What is the Interstate Commerce Commission - ICC
The Interstate Commerce Commission (ICC) regulated the economics and services of specified carriers engaged in transportation between states from 1887 to 1995. It was the first regulatory commission established in the U.S. Originally established to regulate the railroads, it had jurisdiction over all common carriers except airplanes by 1940. The agency was terminated at the end of 1995, with its functions either having been transferred to other bodies or in some cases rendered obsolete by deregulation.
BREAKING DOWN Interstate Commerce Commission - ICC
The Interstate Commerce Commission (ICC) was established in 1887, following increasing public indignation in the 1880s over abuses and malpractices by the railroads. In particular, there had been vociferous complaints about rates charged by railroads on routes on which there was no competition. By 1910, the ICC had been granted the authority by Congress and the Supreme Court to set rates and profit levels of railroads, and to organize mergers; its jurisdiction had also been extended to include sleeping car companies, oil pipelines, ferries, terminals and bridges. The ICC's jurisdiction gradually extended until it covered all interstate common carriers other than aircraft by 1940. Its enforcement powers to set rates were also extended, as were its investigative powers to determine what fair rates were. The ICC was further given the task of consolidating railroad systems, and managing labor disputes in interstate transport. The ICC also enforced Supreme Court decisions on desegregation of the railroads in the 1950s and 1960s.

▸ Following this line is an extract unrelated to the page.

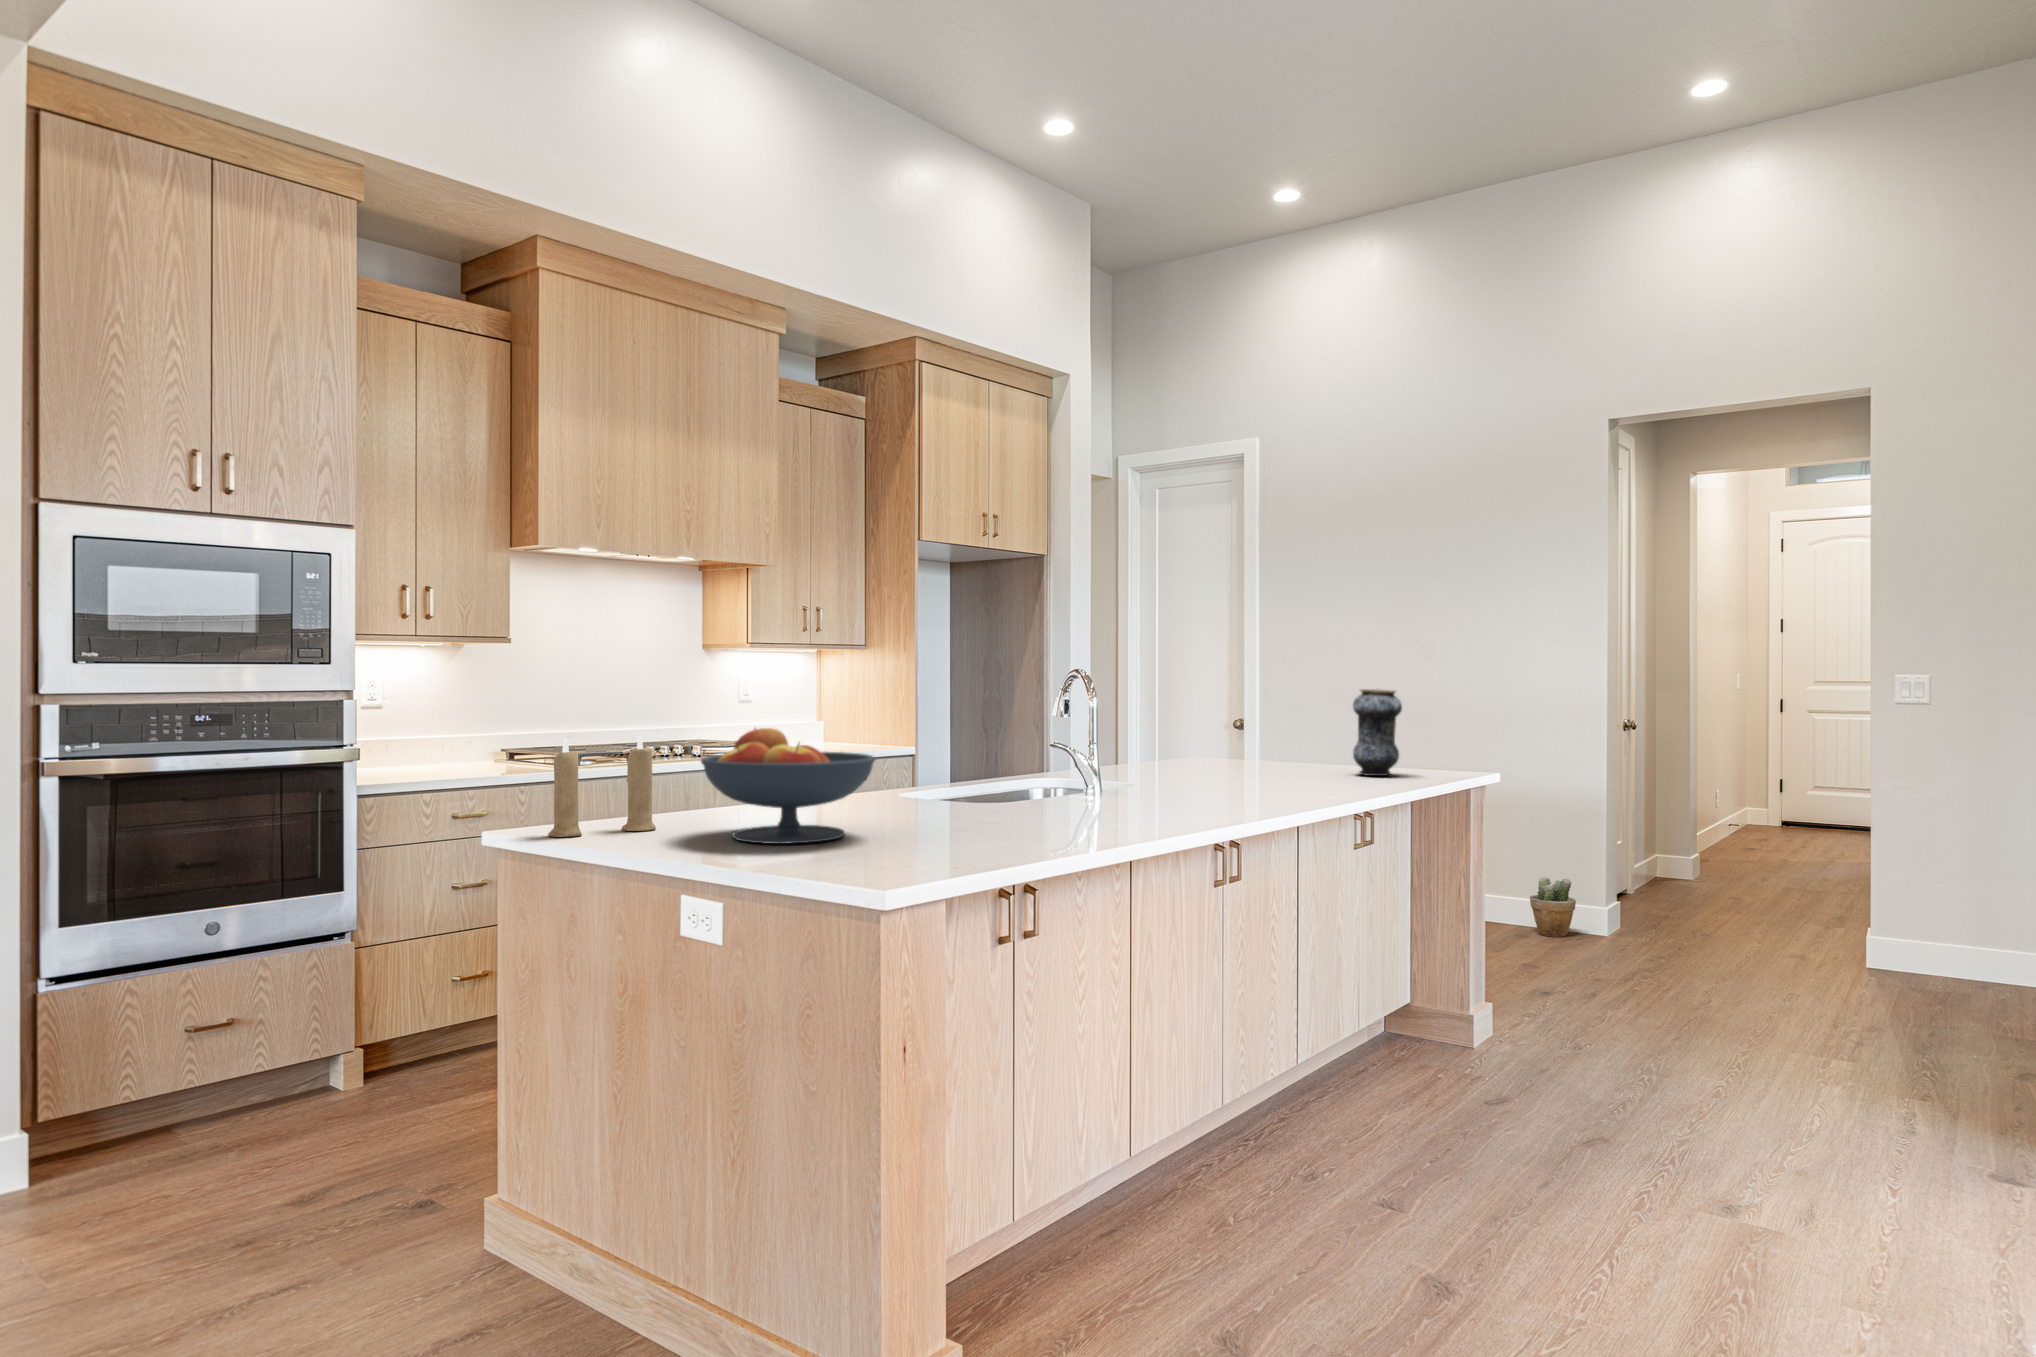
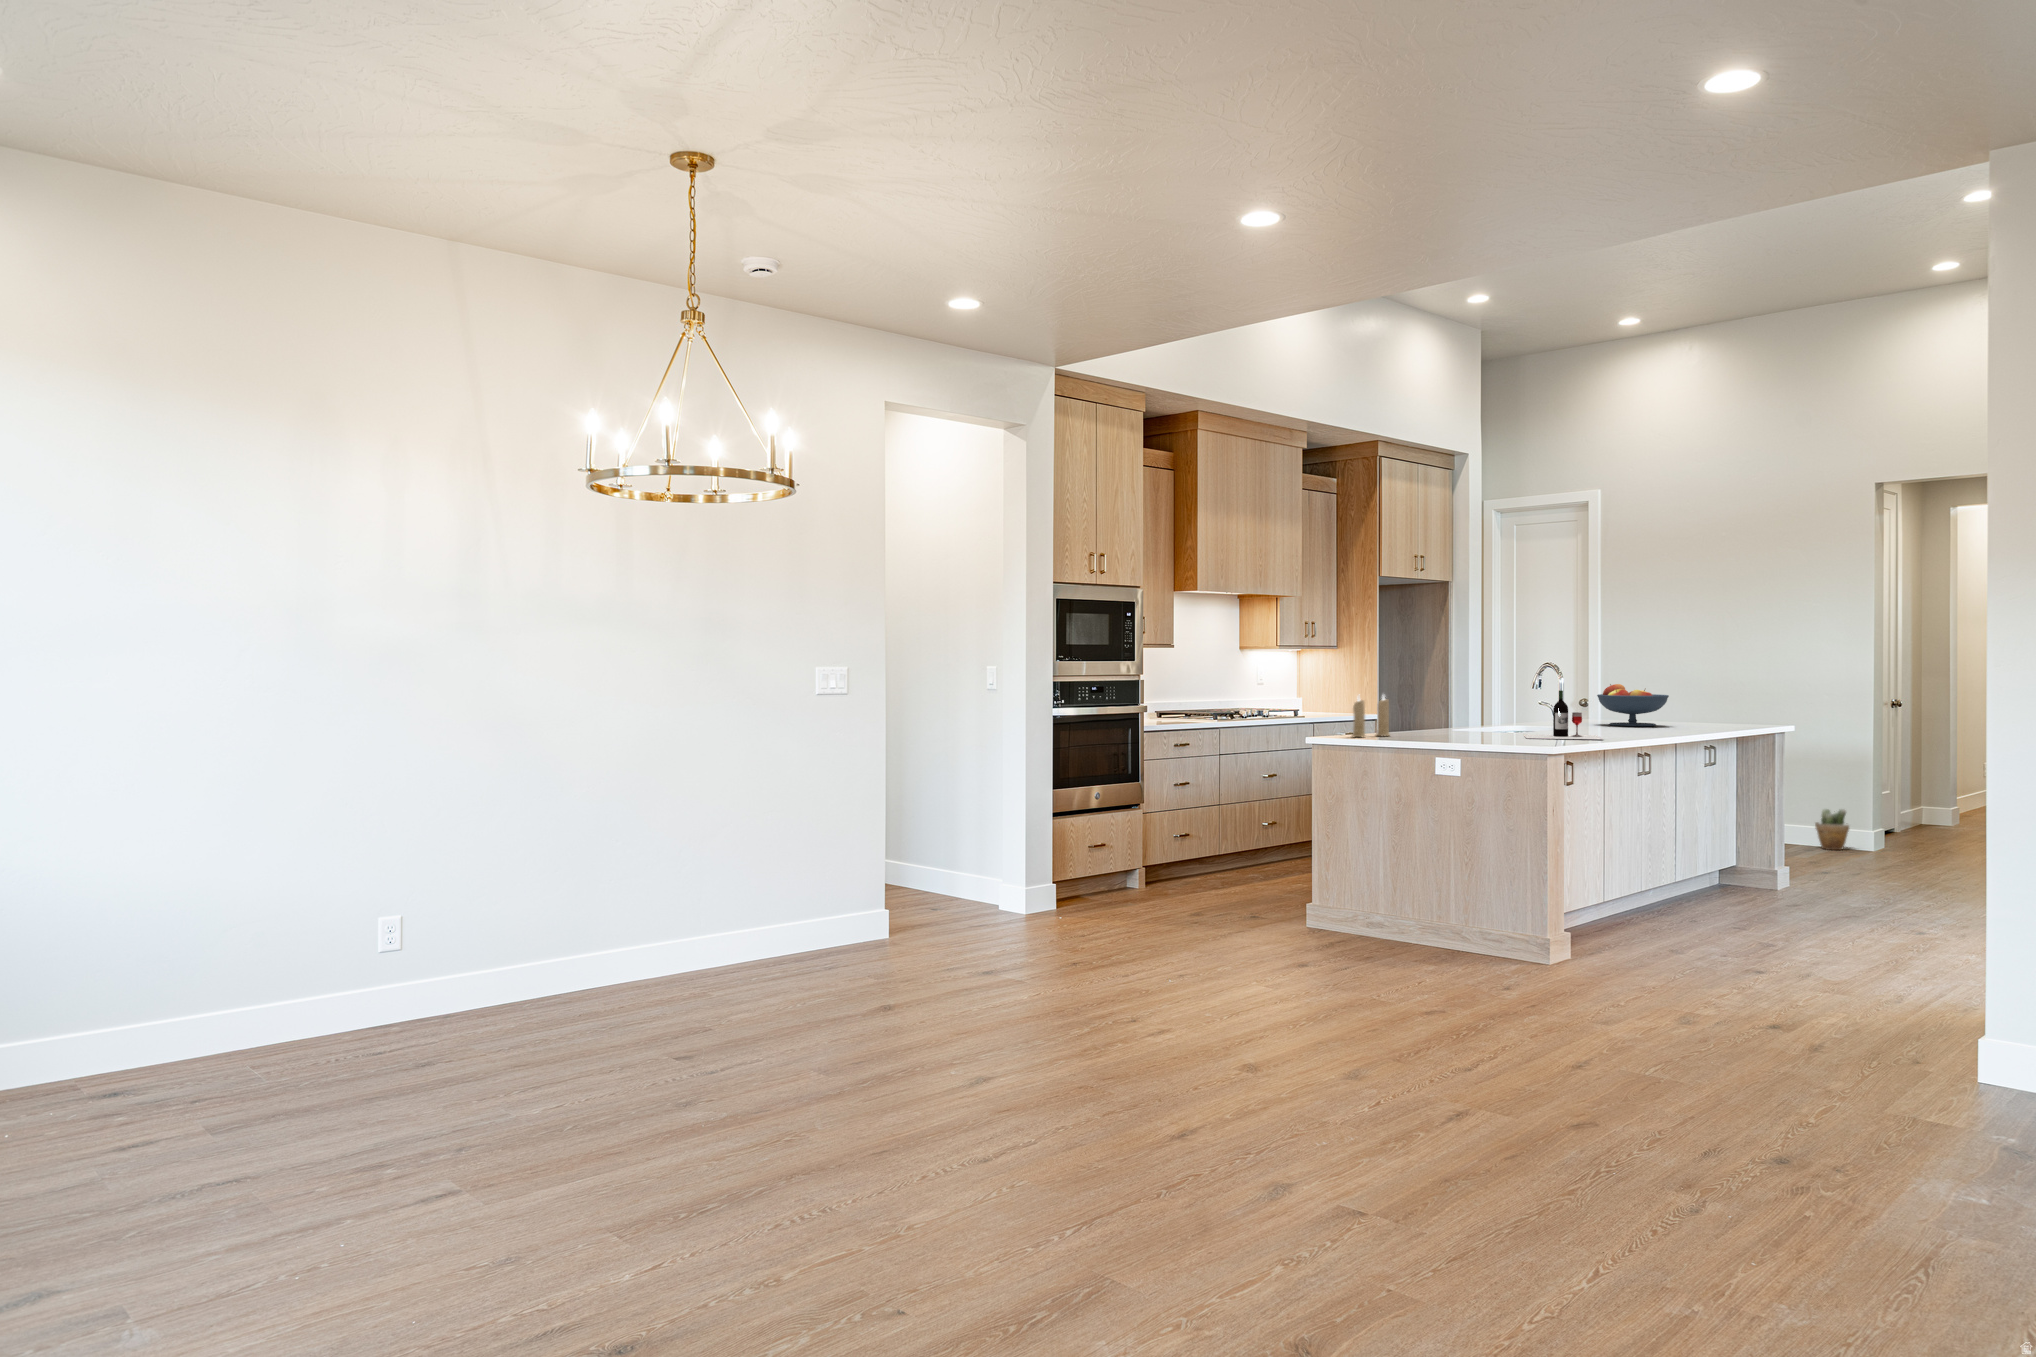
vase: present [1353,689,1402,776] -> none [1703,673,1734,724]
fruit bowl: present [701,728,875,844] -> present [1597,684,1669,726]
wine bottle: none [935,728,1110,839] -> present [1524,690,1602,739]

Regulatory control over telephone, telegraph, wireless and cable was also given to the ICC in 1910, and it exercised authority over these until the establishment of the Federal Communications Commission (FCC) in 1934.
In 1966, the ICC's safety functions were transferred to the Department of Transportation (which was established in that year), but the ICC retained its rate-setting and regulatory functions. A general move toward deregulation subsequently saw the ICC's authority over rates and routes in both rail and trucking ended by the Staggers Rail Act and Motor Carriers Act in 1980, which deregulated these industries. Most ICC control over interstate trucking was abandoned in 1994, with its powers having been transferred to the Federal Highway Administration and the newly-created Surface Transportation Board (both under the auspices of the Department of Transportation), and the Commission was subsequently shut down in 1995.